Introduction

Although many cognitive computational models (e.g. neural networks and support vector machines, etc.) have been proposed to solve classification problem, those methods encounter lots of challenges, such as poor computational scalability, trivial human intervention, etc. Recently, extreme learning machines (ELM) [1,2,3,4,5], as a cognitive-based technique, are proposed for “generalized” Single-Layer Feed-forward Networks (SLFNs) [1, 2, 4, 6, 7]. ELM can analytically determine the output layer using Moor-Penrose generalized inverse by adopting the square loss of prediction error. Huang et al. [4, 6, 8, 9] have rigorously proved that, in theory, ELM can approximate any continuous functions and also proved the classification capability of ELM [4]. Moreover, different from traditional learning algorithms [10], ELM tends to achieve not only the smallest training error but also the smallest norm of output weights for better generalization performance [3, 7]. Its variants [11,12,13,14,15,16,17,18,19] also focus on the regression, classification, and pattern recognition applications.

For the past years, there are a number of improved versions of ELM. A weighted ELM was proposed for binary/multiclass classification tasks with both balanced and imbalanced data distribution [20]. Bai et al. [21] proposed a sparse ELM for reducing storage space and testing time. Huang et al. [22] proposed a semi-supervised ELM for classification, in which a manifold regularization with graph Laplacian was imposed as constraint, and an unsupervised ELM was also explored for clustering. Liu et al. [23,24,25] proposed many methods to address the issue of tactile object recognition. Recently, Liu et al. [26] also proposed an extreme kernel sparse learning for tactile object recognition, which combines the ELM and kernel dictionary learning.

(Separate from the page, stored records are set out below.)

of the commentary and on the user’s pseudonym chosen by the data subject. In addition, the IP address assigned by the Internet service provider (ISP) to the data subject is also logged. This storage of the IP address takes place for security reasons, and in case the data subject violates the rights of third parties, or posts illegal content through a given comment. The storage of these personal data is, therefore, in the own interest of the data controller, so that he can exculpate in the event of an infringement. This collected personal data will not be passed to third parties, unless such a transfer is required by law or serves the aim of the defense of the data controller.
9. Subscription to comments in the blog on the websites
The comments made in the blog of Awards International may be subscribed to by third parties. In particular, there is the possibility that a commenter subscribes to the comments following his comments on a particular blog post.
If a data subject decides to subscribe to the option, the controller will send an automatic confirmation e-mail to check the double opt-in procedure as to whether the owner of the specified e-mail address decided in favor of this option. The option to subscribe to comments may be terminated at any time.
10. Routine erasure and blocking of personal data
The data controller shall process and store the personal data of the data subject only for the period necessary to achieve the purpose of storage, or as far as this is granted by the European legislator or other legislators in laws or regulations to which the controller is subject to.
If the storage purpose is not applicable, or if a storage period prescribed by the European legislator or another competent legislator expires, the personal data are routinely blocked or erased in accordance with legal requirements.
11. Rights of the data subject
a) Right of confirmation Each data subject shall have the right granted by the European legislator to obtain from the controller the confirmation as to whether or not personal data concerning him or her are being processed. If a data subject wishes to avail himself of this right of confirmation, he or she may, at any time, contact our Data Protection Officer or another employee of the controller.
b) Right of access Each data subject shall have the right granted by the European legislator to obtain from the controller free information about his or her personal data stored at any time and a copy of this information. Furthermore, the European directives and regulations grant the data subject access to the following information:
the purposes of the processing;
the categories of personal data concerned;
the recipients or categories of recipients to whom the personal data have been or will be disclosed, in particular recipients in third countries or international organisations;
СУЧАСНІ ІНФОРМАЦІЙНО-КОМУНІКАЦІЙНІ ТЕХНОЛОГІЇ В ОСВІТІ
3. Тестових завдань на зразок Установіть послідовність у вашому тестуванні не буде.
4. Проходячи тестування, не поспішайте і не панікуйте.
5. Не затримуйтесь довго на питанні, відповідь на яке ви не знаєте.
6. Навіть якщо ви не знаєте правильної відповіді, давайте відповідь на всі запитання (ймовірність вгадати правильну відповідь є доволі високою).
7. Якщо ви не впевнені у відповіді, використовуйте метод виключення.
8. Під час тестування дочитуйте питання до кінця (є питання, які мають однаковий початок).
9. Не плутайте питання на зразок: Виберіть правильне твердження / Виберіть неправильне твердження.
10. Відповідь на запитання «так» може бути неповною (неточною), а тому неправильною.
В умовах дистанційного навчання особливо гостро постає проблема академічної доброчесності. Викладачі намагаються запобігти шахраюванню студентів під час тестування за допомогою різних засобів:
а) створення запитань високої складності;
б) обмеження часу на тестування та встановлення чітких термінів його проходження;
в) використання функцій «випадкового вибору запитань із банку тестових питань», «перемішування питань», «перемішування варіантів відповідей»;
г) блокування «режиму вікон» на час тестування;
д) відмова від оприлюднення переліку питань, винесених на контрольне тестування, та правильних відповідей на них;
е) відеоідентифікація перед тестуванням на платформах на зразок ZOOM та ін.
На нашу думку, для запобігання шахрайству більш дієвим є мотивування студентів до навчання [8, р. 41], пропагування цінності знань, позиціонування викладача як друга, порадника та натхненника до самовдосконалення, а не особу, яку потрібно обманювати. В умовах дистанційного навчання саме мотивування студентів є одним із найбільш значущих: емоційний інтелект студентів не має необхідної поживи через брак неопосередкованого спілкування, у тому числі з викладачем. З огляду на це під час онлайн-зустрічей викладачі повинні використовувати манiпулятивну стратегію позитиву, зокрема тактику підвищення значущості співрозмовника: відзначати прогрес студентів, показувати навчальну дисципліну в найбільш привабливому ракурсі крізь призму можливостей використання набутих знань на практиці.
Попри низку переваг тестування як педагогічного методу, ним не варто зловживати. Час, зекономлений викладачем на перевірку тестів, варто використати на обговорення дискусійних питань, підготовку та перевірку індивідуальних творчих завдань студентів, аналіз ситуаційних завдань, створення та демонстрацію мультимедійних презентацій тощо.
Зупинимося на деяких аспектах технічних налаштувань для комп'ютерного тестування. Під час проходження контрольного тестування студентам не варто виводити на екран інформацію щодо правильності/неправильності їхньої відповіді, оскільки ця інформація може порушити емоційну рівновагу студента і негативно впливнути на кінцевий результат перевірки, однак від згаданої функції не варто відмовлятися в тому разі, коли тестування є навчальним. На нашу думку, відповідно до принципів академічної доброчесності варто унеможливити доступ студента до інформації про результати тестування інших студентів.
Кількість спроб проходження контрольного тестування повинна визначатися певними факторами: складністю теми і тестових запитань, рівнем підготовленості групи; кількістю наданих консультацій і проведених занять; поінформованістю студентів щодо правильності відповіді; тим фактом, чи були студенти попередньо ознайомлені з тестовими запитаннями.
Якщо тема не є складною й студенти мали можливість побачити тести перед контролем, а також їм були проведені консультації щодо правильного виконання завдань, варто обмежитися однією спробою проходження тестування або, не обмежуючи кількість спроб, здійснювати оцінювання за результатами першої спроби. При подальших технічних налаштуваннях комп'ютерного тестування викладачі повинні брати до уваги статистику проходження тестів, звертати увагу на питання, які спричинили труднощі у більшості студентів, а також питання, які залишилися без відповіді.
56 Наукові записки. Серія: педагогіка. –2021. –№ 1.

The data distribution obtained in different stages with different sampling conditions would be different, which is identified as cross-domain problem. Traditional ELM assumes that the data distribution between training and testing data should be similar and therefore cannot address this issue. To handle this problem, domain adaptation has been proposed for heterogeneous data (i.e. cross-domain problem), by leveraging a few labeled instances from another domain with similar semantic [27, 28]. Inspired by domain adaptation, Zhang et al. [29] proposed a domain adaption ELM (DAELM) for classification across tasks (source domain vs. target domain), which is the first paper to study the cross-domain learning mechanism in ELM. However, DAELM was proposed as a cross-domain classifier, and how to learn a shared (common) subspace with source and target domains, to our knowledge, has never been studied in ELM. Therefore, in this paper, we extend ELMs to handle cross-domain problems by transfer learning and subspace learning, and explore its capability in multi-domain application for ELMs. Inspired by DAELM, we propose a cross-domain extreme learning machine (CdELM) for common subspace learning, the basic idea of the proposed CdELM method is illustrated in Fig. 1, in which we aim at learning a shared subspace β. Notably, the proposed CdELM is different from DAELM that we would like to learn a shared subspace for source and target domains, instead of a shared classifier.

Fig. 1
figure 1

Schematic diagram of the proposed CdELM method; after a subspace projection β, the source domain and target domain of different space distribution lie in a latent subspace with good distribution consistency (the centers of both domains become very close and drift is removed). Formally, the upper coordinate system denotes the raw data points of source domain and target domain in three dimensions. We use the word “center” to represent the mean of each domain data. From the upper figure, we can see that the difference between the mean of source domain and the mean of target domain is large. After a subspace projection β in the below figure, we can see that the values of d 2 become smaller, which demonstrate that the distribution difference becomes small, and both domains of different space distribution lie in a latent common subspace with good distribution consistency

The remainder of this is as follows. Section 2 contains a brief review of ELM. In Section 3, the proposed CdELM method with detailed model formulation and optimization algorithm is presented. The experiments and results have been discussed in Section 4. Finally, Section 5 concludes this paper.

Related Work

Review of ELM

Briefly, the principle of ELM is described as follows. Given the training data X = [x 1, x 2,  … , x N ] ∈  N × n, where n is the dimensionality and N is the number of training samples, and T = [t 1, t 2,  … , t N ] ∈  N × m denotes the labels with respect to the data X, where m is the number of classes. The output of the hidden layer is denoted as ℋ(x i ) ∈  1 × L, where L is the number of hidden nodes and ℋ(⋅) is the activation function. The output weights between the hidden layer and the output layer being learned is denoted as β ∈  L × m. The regularized ELM aims at minimizing the training error and the norm of the output weights for better generalization performance, formulated as follows:

$$ \begin{array}{l}\underset{\beta}{ \min}\mathrm{\mathcal{L}}=\frac{1}{2}{\left\Vert \beta \right\Vert}^2+\frac{C}{2}\sum_{i=1}^N{\left\Vert {\xi}_i\right\Vert}^2\\ {} s. t.\mathrm{\mathscr{H}}\left({x}_i\right)\beta ={t}_i-{\xi}_i, i=1,\dots, N\end{array} $$
(1)

where ξ i denotes the prediction error with respect to the ith training pattern x i and C is a penalty constant on the training errors.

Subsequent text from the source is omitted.